> **Task goal**: Retype exactly the lines below, beginning with the first and ending with the line where "hfov_deg: 10.6" appears.

Excerpts from a dataset:
__________________________________________________

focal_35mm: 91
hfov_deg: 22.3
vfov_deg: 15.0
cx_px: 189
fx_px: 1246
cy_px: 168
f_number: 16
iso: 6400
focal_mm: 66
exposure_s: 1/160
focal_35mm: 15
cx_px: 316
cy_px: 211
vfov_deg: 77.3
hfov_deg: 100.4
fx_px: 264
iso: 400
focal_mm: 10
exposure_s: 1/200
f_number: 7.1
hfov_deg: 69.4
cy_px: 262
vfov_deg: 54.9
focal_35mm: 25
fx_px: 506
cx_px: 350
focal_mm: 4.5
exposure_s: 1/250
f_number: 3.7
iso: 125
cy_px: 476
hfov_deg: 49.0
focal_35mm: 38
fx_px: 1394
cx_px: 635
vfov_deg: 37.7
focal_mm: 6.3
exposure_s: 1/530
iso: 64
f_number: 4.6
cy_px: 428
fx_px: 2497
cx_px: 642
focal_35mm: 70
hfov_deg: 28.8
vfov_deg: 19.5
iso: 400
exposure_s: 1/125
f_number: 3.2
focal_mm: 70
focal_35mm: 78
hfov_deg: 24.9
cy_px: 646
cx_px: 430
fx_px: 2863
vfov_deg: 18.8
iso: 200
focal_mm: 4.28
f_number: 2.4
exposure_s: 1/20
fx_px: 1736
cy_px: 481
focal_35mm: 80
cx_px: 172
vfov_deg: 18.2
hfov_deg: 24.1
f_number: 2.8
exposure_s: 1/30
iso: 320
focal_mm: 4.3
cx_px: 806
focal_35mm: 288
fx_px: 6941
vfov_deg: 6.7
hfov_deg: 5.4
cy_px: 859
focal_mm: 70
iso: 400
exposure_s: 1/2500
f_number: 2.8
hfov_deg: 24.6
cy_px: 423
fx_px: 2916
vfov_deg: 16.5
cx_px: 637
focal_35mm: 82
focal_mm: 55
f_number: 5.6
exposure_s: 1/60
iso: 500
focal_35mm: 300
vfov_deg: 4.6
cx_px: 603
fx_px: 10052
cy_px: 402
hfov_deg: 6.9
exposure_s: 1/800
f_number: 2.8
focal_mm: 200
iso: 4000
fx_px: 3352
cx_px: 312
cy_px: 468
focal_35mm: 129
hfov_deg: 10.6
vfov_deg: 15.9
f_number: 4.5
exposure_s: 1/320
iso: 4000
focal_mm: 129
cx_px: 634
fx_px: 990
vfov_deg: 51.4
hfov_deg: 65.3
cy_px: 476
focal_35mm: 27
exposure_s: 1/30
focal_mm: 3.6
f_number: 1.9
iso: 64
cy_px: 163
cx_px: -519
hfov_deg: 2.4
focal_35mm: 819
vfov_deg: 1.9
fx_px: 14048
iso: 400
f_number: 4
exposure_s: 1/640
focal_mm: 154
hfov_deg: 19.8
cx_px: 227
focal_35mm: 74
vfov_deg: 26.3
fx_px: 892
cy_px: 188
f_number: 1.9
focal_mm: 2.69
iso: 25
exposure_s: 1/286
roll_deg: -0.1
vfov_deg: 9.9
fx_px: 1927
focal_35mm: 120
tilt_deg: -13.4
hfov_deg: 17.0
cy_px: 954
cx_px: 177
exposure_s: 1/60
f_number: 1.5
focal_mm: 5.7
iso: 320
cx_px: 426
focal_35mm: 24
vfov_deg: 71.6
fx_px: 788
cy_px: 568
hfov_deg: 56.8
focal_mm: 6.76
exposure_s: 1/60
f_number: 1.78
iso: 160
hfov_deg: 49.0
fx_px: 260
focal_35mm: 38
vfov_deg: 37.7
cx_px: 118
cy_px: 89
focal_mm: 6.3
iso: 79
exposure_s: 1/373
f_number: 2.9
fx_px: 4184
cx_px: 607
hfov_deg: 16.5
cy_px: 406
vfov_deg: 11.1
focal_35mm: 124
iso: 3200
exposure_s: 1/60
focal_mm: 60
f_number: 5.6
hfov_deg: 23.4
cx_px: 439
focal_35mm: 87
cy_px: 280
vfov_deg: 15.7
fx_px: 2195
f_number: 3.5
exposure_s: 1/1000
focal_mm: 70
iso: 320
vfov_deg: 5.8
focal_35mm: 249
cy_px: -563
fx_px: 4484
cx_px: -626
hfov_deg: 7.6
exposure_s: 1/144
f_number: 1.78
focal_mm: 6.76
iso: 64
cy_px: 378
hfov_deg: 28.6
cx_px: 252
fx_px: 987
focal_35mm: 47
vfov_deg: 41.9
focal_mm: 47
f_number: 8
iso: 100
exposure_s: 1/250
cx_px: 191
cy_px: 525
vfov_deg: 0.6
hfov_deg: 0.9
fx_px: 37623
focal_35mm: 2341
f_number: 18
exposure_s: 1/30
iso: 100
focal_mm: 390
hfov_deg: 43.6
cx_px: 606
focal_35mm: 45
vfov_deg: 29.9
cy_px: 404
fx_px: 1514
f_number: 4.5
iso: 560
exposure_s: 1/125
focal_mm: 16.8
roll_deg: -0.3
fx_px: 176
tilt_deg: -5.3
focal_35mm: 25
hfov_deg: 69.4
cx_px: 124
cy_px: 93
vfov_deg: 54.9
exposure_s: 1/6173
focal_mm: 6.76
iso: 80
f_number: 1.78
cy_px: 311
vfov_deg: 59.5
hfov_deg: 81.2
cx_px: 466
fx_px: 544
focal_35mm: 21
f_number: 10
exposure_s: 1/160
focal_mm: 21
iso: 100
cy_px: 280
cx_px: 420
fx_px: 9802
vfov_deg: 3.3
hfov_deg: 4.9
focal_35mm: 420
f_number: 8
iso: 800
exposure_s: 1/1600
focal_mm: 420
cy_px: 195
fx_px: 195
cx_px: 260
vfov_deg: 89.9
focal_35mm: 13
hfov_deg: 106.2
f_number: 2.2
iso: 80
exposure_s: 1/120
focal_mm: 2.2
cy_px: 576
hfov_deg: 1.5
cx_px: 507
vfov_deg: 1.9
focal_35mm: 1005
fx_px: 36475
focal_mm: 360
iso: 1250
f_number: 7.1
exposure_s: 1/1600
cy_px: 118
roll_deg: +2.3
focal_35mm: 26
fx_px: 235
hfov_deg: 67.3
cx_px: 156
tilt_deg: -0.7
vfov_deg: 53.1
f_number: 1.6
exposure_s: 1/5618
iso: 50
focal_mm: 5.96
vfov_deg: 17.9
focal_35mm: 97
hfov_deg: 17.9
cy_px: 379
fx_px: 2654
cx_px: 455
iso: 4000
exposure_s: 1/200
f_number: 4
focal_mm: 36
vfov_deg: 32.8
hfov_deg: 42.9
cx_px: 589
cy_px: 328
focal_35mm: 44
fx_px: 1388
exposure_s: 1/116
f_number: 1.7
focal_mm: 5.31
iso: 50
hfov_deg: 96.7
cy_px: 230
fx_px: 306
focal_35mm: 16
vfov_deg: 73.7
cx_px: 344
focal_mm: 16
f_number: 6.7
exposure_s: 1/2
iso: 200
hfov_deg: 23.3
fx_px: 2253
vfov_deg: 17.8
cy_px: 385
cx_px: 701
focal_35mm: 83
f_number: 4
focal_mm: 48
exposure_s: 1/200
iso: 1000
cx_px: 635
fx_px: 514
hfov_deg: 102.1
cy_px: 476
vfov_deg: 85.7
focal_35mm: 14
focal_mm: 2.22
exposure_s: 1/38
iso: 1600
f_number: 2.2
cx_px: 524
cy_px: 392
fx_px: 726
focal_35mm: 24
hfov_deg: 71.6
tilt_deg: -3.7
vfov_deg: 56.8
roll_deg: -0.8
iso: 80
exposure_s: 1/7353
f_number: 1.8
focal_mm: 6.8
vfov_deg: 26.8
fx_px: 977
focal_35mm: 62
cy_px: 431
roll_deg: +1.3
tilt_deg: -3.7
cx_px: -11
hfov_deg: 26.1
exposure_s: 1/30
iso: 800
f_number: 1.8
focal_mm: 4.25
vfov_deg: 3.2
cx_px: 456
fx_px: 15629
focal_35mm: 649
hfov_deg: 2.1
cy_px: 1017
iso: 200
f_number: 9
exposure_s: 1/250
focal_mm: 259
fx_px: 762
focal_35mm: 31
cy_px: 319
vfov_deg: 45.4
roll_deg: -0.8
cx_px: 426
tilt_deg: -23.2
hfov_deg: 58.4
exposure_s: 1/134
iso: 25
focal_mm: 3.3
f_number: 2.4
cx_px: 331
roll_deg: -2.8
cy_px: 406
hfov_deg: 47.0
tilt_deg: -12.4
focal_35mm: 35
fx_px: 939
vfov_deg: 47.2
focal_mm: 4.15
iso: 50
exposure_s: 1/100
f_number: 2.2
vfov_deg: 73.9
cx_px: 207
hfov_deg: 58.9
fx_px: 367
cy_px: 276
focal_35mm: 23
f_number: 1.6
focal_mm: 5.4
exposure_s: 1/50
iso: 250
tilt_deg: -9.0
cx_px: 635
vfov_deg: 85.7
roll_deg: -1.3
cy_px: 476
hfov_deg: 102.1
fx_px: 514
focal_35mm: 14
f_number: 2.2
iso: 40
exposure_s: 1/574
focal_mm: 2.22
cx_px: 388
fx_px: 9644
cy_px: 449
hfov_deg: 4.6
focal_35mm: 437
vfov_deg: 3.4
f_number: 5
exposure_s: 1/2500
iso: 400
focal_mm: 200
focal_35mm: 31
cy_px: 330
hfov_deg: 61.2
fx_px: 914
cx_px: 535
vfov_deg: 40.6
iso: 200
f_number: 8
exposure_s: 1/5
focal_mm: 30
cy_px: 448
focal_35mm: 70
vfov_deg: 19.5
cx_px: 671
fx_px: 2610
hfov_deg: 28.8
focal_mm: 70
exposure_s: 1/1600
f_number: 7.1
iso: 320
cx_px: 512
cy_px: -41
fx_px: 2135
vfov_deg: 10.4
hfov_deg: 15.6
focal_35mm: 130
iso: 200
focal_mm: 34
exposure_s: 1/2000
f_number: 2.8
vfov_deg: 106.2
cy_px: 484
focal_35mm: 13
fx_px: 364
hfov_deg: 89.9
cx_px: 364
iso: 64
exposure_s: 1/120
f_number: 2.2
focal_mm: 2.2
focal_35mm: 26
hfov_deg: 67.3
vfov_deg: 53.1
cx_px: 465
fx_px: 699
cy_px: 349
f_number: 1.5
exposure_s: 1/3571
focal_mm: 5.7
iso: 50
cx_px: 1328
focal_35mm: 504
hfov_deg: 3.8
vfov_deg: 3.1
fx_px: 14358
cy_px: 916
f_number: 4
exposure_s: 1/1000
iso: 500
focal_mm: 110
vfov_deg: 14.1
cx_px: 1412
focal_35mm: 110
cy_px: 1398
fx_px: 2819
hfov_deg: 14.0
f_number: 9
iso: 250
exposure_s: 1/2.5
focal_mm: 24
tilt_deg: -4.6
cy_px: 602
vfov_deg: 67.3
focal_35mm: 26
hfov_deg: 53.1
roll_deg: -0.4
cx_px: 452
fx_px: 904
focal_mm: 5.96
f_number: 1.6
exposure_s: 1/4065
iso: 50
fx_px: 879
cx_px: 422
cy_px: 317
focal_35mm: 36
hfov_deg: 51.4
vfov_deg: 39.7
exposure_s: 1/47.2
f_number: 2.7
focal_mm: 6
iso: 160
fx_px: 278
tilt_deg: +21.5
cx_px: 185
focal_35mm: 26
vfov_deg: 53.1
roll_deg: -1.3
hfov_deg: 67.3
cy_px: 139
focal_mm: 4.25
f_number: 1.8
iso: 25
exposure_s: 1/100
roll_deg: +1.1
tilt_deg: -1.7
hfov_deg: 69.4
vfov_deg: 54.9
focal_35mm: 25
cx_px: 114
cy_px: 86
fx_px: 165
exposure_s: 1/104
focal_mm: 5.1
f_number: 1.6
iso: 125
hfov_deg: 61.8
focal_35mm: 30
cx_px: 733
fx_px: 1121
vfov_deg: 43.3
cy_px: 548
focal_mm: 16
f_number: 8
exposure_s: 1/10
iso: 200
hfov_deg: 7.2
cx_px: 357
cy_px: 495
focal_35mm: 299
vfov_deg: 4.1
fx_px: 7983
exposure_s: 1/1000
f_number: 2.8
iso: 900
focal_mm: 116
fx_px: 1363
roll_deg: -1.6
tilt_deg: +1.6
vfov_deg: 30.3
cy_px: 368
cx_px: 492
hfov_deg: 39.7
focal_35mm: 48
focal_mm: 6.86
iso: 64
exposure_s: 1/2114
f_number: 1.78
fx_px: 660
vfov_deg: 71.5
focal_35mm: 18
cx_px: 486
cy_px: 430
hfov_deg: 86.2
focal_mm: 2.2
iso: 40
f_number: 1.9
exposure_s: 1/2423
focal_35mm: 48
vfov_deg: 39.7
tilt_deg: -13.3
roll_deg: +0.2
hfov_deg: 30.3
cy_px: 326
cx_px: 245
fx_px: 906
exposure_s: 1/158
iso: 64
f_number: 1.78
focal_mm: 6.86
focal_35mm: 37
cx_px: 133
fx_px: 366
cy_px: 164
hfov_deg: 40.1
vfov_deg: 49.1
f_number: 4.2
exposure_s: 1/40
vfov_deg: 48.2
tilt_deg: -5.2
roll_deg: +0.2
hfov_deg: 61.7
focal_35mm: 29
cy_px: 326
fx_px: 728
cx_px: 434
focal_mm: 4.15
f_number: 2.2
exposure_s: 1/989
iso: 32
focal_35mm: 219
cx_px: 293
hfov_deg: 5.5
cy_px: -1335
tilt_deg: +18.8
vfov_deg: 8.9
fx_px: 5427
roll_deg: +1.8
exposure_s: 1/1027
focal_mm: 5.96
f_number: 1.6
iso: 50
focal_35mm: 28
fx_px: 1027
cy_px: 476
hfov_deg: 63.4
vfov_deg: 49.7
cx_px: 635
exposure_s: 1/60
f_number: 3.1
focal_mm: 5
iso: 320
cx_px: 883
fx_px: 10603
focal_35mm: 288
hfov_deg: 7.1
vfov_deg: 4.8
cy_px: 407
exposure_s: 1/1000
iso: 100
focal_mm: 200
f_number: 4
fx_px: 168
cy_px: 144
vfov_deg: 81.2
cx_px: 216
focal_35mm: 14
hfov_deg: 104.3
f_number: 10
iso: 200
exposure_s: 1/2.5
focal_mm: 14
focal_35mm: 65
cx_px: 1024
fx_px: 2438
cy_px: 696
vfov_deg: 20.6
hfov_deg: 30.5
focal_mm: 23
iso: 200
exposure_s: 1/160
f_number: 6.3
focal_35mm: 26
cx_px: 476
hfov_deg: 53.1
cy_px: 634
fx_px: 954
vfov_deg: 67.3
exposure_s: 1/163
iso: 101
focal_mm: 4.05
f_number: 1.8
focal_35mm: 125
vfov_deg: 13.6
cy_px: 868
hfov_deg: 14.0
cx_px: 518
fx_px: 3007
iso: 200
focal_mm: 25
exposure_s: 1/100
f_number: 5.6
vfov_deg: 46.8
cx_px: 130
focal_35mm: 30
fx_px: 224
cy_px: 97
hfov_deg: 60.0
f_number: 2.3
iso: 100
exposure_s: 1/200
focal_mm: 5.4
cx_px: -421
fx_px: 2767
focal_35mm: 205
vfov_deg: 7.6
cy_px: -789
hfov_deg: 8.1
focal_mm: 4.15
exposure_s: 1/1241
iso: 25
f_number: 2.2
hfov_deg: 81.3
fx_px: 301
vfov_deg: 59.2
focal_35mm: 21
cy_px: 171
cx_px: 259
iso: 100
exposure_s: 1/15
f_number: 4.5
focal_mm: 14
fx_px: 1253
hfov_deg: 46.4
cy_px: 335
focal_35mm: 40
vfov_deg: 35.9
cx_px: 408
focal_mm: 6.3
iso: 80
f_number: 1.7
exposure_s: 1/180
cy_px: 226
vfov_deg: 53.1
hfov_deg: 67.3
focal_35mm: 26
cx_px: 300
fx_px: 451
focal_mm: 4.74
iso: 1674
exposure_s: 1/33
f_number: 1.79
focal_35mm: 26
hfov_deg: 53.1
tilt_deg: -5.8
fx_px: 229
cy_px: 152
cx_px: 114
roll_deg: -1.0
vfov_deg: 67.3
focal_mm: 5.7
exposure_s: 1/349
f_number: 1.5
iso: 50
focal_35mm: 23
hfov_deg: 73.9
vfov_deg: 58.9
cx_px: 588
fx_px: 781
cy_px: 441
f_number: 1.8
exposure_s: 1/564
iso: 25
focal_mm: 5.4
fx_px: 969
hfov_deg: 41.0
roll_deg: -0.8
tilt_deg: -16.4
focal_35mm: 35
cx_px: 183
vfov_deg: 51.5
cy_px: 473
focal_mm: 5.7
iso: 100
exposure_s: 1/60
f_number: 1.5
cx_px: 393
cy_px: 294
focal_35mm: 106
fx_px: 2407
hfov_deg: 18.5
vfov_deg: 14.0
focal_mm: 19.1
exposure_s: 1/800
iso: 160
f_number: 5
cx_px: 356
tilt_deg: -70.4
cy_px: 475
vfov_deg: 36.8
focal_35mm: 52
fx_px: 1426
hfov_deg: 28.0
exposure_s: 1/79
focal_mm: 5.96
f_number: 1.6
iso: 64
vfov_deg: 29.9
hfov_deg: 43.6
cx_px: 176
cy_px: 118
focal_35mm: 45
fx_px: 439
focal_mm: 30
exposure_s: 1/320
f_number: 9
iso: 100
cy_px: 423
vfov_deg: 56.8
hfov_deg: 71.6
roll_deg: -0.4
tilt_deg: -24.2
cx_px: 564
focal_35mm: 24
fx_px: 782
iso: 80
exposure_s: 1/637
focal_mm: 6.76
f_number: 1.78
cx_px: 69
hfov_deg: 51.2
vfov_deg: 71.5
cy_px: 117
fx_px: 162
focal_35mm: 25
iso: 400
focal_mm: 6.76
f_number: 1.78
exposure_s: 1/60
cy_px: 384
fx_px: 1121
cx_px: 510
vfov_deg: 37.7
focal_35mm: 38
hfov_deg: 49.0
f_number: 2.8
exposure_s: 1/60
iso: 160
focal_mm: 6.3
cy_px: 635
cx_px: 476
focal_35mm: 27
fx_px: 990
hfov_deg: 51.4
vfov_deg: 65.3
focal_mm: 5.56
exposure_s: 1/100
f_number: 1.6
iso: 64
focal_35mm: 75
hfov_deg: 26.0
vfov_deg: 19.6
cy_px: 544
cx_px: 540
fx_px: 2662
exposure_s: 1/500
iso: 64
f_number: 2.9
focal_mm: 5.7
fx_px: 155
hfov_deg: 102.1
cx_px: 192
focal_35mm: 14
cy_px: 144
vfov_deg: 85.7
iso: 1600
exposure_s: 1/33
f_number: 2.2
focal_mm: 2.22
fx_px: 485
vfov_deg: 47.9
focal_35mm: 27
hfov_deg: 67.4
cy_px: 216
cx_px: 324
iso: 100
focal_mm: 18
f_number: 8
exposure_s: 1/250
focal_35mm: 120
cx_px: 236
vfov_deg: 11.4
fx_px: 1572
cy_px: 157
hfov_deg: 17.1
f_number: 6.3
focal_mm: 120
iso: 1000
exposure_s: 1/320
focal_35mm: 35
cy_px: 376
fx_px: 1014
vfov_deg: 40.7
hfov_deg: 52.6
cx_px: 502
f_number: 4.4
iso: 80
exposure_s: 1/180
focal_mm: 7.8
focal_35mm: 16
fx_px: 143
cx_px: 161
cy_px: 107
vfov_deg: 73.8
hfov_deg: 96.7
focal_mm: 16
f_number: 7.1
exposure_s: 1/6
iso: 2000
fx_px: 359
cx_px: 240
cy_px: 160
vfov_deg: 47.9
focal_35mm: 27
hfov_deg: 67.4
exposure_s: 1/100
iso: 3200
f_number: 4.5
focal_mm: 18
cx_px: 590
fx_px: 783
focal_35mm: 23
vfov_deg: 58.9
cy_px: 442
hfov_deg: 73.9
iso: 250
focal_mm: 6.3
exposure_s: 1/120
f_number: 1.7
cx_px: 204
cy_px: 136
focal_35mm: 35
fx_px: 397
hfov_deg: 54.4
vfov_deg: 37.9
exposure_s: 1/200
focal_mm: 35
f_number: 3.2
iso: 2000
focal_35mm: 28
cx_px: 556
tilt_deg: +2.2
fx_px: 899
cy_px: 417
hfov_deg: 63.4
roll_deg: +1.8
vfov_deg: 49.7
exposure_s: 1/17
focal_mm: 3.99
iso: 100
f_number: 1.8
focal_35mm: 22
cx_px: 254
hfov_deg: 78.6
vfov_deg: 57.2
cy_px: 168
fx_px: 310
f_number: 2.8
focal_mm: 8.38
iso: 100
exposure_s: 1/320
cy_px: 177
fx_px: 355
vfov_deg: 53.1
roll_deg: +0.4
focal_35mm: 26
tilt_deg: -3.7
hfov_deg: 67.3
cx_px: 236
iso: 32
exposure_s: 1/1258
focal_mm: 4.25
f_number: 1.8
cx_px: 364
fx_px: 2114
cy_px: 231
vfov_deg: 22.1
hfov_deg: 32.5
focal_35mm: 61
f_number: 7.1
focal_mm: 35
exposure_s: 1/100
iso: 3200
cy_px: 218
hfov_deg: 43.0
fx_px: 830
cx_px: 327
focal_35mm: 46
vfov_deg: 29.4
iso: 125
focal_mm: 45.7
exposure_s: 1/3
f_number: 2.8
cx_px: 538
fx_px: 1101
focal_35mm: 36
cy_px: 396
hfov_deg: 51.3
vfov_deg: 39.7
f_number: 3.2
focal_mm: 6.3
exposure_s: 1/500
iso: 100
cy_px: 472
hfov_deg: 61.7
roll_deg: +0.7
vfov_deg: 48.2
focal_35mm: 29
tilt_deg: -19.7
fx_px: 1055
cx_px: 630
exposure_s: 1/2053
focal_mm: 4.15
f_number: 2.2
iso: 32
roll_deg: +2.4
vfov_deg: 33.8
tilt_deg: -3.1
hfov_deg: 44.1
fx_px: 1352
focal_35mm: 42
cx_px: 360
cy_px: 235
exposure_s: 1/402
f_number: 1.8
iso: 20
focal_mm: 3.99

__________________________________________________

> **Output**:
focal_35mm: 91
hfov_deg: 22.3
vfov_deg: 15.0
cx_px: 189
fx_px: 1246
cy_px: 168
f_number: 16
iso: 6400
focal_mm: 66
exposure_s: 1/160
focal_35mm: 15
cx_px: 316
cy_px: 211
vfov_deg: 77.3
hfov_deg: 100.4
fx_px: 264
iso: 400
focal_mm: 10
exposure_s: 1/200
f_number: 7.1
hfov_deg: 69.4
cy_px: 262
vfov_deg: 54.9
focal_35mm: 25
fx_px: 506
cx_px: 350
focal_mm: 4.5
exposure_s: 1/250
f_number: 3.7
iso: 125
cy_px: 476
hfov_deg: 49.0
focal_35mm: 38
fx_px: 1394
cx_px: 635
vfov_deg: 37.7
focal_mm: 6.3
exposure_s: 1/530
iso: 64
f_number: 4.6
cy_px: 428
fx_px: 2497
cx_px: 642
focal_35mm: 70
hfov_deg: 28.8
vfov_deg: 19.5
iso: 400
exposure_s: 1/125
f_number: 3.2
focal_mm: 70
focal_35mm: 78
hfov_deg: 24.9
cy_px: 646
cx_px: 430
fx_px: 2863
vfov_deg: 18.8
iso: 200
focal_mm: 4.28
f_number: 2.4
exposure_s: 1/20
fx_px: 1736
cy_px: 481
focal_35mm: 80
cx_px: 172
vfov_deg: 18.2
hfov_deg: 24.1
f_number: 2.8
exposure_s: 1/30
iso: 320
focal_mm: 4.3
cx_px: 806
focal_35mm: 288
fx_px: 6941
vfov_deg: 6.7
hfov_deg: 5.4
cy_px: 859
focal_mm: 70
iso: 400
exposure_s: 1/2500
f_number: 2.8
hfov_deg: 24.6
cy_px: 423
fx_px: 2916
vfov_deg: 16.5
cx_px: 637
focal_35mm: 82
focal_mm: 55
f_number: 5.6
exposure_s: 1/60
iso: 500
focal_35mm: 300
vfov_deg: 4.6
cx_px: 603
fx_px: 10052
cy_px: 402
hfov_deg: 6.9
exposure_s: 1/800
f_number: 2.8
focal_mm: 200
iso: 4000
fx_px: 3352
cx_px: 312
cy_px: 468
focal_35mm: 129
hfov_deg: 10.6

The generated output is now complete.